-------- EXTRAIT DU TEXTE

Omniprésente, la créativité est utilisée à toutes les sauces en milieu organisationnel, tant lorsqu’il est question de marketing, de gestion ou de productivité. Pourtant, même si on en parle beaucoup, elle fait aussi l’objet de nombreuses idées reçues qui se révèlent erronées.

Mais tout d’abord, qu’est-ce que la créativité et comment peut-on la définir? De l’avis de Simon Bourdeau, professeur au Département d’analytique, opérations et technologies de l’information de l’ESG UQAM, elle s’exprime différemment selon les individus, mais on peut la résumer comme la capacité de faire des liens, de générer des idées et de voir les choses différemment.

Laurent Simon, professeur titulaire au Département d’entrepreneuriat et innovation à HEC Montréal, la considère comme une exploration libre, mais orientée, qui vise à produire de la nouveauté. Un avis que partage Marine Agogué, professeure agrégée au Département de management de HEC Montréal, qui précise qu’il s’agit de l’aptitude à générer des idées neuves et différentes.

Pour sa part, Marc Fortin, associé, chef du produit chez LG2, une agence de création, de marketing et de communications, la voit comme la capacité à s’autoriser à explorer, à sortir de sa zone de confort et des sentiers battus. «C’est un état d’esprit, une façon d’aborder les questions sous un angle créatif, ce qui nécessite également de l’ouverture et de l’abandon», explique-t-il.

Pour le commun des mortels, il reste que la créativité vient avec son lot d’idées préconçues et de mythes. En voici quelques-uns à déboulonner d’urgence.

La créativité est innée

Bien sûr, certains sont plus créatifs que d’autres, mais Marine Agogué juge que la créativité est un muscle qu’il est possible de faire travailler. Même son de cloche chez Laurent Simon, qui la compare à une gymnastique. «La créativité peut s’entraîner. Cette capacité est démocratique, même si on cultive le mythe du génie créatif solitaire!», soutient-il. D’ailleurs, la créativité est accessible à tout un chacun, selon Simon Bourdeau. «Certains ont des prédispositions, mais cela s’acquiert et s’entretient. On peut tous être créatif du moment que l’on dispose des outils nécessaires. C’est aussi une question de curiosité, on prend un pas de recul et on se donne de l’espace», mentionne-t-il.

----------------

◆ **CONSIGNE A**
Condensez en liste le paragraphe de l'extrait sur la créativité qui débute par « Bien sûr, certains sont plus créatifs », sans en perdre les faits essentiels.
◆ **CONSIGNE B**
Reproduisez à l'identique le passage de l'extrait sur la créativité qui commence aux mots « Mais tout d’abord, qu’est-ce » et s'arrête après « neuves et différentes. ».

-------- ENTRÉES RÉPERTORIÉES

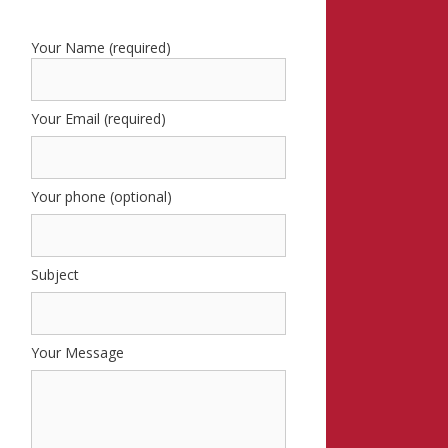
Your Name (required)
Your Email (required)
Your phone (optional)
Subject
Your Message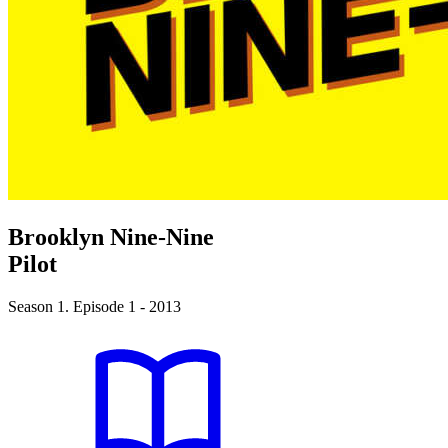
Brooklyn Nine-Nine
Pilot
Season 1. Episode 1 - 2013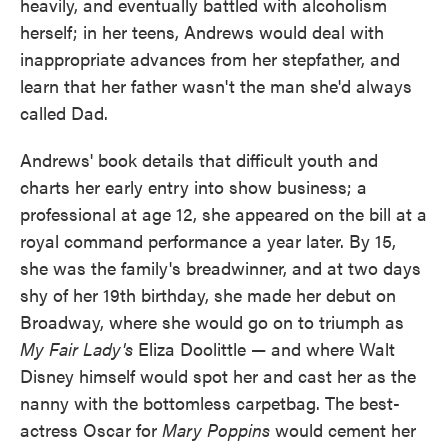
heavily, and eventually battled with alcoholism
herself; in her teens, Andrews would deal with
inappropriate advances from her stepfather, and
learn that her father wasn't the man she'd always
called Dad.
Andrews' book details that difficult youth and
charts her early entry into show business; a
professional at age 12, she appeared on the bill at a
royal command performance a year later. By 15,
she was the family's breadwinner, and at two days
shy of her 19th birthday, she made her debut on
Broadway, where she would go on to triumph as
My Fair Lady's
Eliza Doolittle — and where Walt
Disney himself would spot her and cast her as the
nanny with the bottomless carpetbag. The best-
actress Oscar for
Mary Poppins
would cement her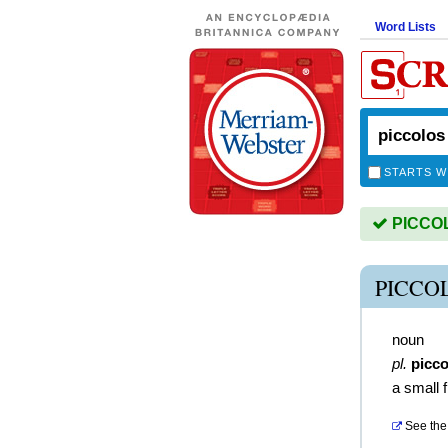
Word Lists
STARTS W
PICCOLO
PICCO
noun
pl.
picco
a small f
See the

----------------

◆ **RÉPONSE A**
- Selon Marine Agogué, même si certains sont plus créatifs que d'autres, la créativité est un muscle qu'on peut faire travailler.
- Laurent Simon la compare à une gymnastique : elle peut s'entraîner et elle est démocratique, malgré le mythe du génie créatif solitaire.
- Pour Simon Bourdeau, elle est accessible à tous : certains ont des prédispositions, mais elle s'acquiert et s'entretient. Elle suppose les outils nécessaires, de la curiosité, du recul et de l'espace.

◆ **RÉPONSE B**
Mais tout d’abord, qu’est-ce que la créativité et comment peut-on la définir? De l’avis de Simon Bourdeau, professeur au Département d’analytique, opérations et technologies de l’information de l’ESG UQAM, elle s’exprime différemment selon les individus, mais on peut la résumer comme la capacité de faire des liens, de générer des idées et de voir les choses différemment.

Laurent Simon, professeur titulaire au Département d’entrepreneuriat et innovation à HEC Montréal, la considère comme une exploration libre, mais orientée, qui vise à produire de la nouveauté. Un avis que partage Marine Agogué, professeure agrégée au Département de management de HEC Montréal, qui précise qu’il s’agit de l’aptitude à générer des idées neuves et différentes.